Here are some of the lamentations of some of the boys who managed to make it back home. 

“I lived in the bush with cattle all day. The owner of the animals was cruel to me. I really missed school. I am happy I am back,” said James. 

“I decided to come back because the work was too much. I walked back home. I left Mozambique around six in the morning and got home around two in the afternoon of the following day. I went to Mozambique against my will. I was forced by my parents. It’s all over here,” another boy, Amon laments. 

Some parents say poverty is the main reason forcing them to send their children to Mozambique. 

Maria Kamoto is one of parents from Kachere in Dedza and she explains: "I am struggling to make ends meet. That is why I sent my child to Mozambique. To source money to buy our basic needs is tough. Not that I enjoy that. Government should help us. I am a single mother. I had to take the risk of letting my child go with a stranger to a place I don’t know in Mozambique.” 

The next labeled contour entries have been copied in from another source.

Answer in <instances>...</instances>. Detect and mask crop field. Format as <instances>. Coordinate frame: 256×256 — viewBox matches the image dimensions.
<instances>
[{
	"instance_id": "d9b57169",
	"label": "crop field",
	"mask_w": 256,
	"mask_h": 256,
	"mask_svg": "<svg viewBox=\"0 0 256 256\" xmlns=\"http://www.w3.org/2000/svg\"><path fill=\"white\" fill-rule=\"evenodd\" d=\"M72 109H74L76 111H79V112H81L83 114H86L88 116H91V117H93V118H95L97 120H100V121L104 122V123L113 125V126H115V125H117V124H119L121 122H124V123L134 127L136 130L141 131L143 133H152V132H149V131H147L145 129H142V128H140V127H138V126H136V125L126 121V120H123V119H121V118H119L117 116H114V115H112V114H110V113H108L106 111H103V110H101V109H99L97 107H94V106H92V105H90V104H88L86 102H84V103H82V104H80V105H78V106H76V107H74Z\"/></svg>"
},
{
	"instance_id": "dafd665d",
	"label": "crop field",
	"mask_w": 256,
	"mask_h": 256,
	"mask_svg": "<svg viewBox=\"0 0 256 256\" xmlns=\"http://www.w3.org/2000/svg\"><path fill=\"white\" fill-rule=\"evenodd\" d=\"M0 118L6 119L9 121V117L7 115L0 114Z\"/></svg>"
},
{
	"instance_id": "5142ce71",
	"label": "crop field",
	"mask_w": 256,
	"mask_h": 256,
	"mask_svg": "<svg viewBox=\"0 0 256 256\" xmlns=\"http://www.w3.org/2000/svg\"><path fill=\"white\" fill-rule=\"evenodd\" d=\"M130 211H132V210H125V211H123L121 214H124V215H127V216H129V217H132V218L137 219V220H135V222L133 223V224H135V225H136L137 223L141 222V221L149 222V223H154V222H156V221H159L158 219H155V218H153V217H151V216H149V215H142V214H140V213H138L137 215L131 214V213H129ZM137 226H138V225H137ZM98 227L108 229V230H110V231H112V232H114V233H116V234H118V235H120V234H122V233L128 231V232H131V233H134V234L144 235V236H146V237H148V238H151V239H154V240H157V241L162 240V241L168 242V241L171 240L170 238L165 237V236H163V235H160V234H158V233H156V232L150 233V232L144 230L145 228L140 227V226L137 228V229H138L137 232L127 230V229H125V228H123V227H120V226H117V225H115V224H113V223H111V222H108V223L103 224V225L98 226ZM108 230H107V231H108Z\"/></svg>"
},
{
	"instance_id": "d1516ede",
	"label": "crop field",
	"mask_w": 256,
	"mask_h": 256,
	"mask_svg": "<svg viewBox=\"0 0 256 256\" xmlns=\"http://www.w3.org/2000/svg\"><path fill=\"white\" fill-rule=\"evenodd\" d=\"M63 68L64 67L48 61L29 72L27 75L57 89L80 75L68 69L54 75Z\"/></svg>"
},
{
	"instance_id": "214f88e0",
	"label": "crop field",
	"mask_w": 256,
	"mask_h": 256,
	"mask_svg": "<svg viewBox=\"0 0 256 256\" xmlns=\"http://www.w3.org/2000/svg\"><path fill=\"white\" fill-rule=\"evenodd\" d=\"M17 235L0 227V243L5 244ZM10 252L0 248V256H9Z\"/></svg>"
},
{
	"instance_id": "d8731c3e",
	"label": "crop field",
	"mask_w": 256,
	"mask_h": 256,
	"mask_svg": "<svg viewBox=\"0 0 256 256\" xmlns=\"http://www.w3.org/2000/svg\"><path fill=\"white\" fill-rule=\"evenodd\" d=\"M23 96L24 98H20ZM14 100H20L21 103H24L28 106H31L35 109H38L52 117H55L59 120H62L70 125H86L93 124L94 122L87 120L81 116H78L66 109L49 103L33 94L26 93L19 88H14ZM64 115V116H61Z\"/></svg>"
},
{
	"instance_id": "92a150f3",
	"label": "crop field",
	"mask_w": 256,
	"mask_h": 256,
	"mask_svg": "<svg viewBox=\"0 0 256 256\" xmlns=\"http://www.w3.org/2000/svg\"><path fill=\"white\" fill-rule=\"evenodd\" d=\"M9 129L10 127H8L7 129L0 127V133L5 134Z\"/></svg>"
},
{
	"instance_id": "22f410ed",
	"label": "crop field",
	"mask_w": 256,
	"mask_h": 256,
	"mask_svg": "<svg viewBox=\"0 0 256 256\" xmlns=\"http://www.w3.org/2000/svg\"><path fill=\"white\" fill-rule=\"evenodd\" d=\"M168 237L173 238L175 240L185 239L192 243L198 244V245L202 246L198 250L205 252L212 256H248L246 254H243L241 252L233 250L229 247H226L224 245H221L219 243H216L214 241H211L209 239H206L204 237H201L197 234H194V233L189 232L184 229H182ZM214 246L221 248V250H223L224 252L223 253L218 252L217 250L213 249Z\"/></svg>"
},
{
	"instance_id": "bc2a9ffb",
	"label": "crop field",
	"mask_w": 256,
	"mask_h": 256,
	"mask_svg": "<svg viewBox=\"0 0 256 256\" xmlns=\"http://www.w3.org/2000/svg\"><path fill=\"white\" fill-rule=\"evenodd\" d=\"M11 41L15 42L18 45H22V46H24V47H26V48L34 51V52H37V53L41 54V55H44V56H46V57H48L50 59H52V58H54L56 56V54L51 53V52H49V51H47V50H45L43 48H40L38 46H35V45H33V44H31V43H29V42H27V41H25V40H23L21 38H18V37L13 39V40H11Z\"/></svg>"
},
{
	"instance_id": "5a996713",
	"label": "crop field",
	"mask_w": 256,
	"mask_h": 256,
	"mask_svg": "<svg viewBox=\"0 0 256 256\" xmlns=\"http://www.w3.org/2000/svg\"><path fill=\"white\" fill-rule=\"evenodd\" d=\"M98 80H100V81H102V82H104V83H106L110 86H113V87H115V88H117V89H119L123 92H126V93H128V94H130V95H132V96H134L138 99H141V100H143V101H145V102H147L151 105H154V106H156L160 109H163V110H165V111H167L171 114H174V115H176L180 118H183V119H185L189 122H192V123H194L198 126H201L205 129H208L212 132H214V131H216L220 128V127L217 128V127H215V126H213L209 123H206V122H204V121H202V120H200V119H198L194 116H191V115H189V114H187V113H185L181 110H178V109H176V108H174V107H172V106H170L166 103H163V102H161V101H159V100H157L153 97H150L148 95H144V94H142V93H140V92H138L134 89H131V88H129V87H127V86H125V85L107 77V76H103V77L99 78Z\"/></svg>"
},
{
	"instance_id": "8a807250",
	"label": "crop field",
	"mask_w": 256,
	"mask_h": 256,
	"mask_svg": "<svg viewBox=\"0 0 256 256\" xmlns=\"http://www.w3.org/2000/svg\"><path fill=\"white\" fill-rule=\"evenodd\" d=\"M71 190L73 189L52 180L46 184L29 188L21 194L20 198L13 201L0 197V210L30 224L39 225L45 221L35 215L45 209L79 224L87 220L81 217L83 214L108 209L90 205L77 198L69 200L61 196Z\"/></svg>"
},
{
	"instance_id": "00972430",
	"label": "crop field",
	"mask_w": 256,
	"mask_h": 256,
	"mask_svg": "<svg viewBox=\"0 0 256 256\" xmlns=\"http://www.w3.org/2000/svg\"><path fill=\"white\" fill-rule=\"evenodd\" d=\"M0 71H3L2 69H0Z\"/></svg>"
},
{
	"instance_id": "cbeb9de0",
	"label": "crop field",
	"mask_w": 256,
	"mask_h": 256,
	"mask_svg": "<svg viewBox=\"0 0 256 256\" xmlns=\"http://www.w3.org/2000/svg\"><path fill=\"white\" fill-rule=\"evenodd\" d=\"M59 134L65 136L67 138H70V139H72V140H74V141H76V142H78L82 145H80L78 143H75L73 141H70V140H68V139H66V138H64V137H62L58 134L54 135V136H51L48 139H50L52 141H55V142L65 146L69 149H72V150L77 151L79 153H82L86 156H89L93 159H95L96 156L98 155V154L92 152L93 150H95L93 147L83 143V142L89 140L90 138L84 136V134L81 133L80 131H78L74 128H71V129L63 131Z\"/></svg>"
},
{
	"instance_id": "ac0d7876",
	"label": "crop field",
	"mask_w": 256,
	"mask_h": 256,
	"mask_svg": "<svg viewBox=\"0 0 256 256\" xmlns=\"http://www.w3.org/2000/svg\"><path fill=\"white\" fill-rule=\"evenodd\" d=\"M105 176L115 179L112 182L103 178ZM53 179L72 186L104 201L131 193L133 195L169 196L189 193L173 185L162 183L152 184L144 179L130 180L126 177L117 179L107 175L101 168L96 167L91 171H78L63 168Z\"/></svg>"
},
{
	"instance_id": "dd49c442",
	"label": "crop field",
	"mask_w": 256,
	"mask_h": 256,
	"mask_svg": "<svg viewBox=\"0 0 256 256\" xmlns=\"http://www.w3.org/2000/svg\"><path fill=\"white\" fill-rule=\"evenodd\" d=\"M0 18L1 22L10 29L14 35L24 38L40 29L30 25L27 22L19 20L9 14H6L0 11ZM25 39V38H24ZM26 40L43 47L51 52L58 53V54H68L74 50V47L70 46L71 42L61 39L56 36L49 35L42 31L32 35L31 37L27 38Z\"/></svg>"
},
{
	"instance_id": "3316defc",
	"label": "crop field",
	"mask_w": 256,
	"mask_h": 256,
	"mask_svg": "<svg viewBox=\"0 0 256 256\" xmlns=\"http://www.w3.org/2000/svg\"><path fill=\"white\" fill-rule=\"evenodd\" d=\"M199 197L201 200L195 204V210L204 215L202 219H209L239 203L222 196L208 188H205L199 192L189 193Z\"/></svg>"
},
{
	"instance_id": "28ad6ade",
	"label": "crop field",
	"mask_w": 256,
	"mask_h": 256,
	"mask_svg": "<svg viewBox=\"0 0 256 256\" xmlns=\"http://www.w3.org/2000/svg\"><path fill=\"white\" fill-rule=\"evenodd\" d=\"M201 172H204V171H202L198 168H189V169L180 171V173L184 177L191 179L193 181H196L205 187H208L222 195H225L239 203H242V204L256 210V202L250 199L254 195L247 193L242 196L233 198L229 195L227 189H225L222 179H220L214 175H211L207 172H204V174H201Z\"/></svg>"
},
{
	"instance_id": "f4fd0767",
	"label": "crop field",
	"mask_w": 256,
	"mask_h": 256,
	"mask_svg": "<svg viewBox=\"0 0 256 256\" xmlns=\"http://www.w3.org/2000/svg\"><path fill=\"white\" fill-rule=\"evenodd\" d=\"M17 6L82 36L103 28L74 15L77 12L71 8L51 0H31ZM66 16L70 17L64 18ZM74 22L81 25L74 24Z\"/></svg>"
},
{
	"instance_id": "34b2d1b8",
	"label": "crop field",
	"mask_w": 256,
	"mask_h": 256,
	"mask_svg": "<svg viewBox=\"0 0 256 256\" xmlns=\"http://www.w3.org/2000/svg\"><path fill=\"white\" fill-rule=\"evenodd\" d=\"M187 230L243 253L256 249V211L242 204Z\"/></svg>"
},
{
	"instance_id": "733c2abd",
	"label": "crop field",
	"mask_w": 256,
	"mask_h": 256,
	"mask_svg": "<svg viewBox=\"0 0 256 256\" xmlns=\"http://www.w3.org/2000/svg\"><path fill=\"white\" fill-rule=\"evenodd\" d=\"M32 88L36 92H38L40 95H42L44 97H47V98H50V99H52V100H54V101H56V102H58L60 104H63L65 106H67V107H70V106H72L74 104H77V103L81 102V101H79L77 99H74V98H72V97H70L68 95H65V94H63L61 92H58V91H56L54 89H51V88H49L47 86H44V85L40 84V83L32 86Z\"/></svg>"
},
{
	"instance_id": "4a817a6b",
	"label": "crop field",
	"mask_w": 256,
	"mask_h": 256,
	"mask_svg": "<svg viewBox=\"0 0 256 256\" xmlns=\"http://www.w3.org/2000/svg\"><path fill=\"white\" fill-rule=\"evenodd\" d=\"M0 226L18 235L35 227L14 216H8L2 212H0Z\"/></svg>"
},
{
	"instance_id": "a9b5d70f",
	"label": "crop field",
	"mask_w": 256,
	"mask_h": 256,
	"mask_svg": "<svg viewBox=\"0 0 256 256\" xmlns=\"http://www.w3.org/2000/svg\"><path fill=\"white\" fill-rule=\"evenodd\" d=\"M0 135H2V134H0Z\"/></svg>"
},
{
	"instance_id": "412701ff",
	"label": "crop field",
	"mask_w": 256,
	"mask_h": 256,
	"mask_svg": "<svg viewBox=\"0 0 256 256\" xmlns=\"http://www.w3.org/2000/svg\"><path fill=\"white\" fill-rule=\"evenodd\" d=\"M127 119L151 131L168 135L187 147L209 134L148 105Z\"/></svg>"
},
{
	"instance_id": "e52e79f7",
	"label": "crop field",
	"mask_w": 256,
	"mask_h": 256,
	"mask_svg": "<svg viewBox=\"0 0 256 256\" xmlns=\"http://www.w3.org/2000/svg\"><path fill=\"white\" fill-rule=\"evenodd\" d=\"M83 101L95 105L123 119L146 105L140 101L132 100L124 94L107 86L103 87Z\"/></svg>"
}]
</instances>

Sustainable Development Goal 16.2 in the 2030 Agenda calls on nations to work to end all forms of violence against children. 

This is a renewal of the global desire to ensure that every child lives free from neglect, abuse, exploitation and fear. What is happening in Malawi is in violation of this. 

Group Village Headman Fosa acknowledges the tendency of sending children to work in Mozambique among some parents in his area, saying chiefs are not informed when children are taken by strangers.

 Executive Director of Civic Society Education Coalition Benedicto Kondowe says this is violation of children's rights. 

"What is happening is unacceptable. Parents are violating the right to education for   their children hence the need for the law enforcers to start arresting such parents," he suggests. 

On his part, Executive Director of Centre for Human Rights and Rehabilitation Michael Kaiyatsa describe the parents’ behavior as unfortunate saying illiteracy is the main factor hence the need to sensitize villagers on the dangers of such malpractice. 

 "We are very concerned. This is child labor of unacceptable proportions. It is evidence of poor parenting and lack of government oversight. Poverty is no justification for parents to turn children to breadwinners; they belong in school," says Kaiyatsa. 

Child labour is a serious issue that deprives children from their childhood, interfering with their ability to attend regular school, and it is harmful to their physical and mental development. 

What is happening in country’s border districts is a violation of children's rights and one would wonder how do these parents live normal life here in Malawi while their children as young as ten are with strangers in Mozambique. 

Currently, statistics show that 37 percent of children in Malawi are involved in child labour, a sign that government has to take serious action to end the malpractice.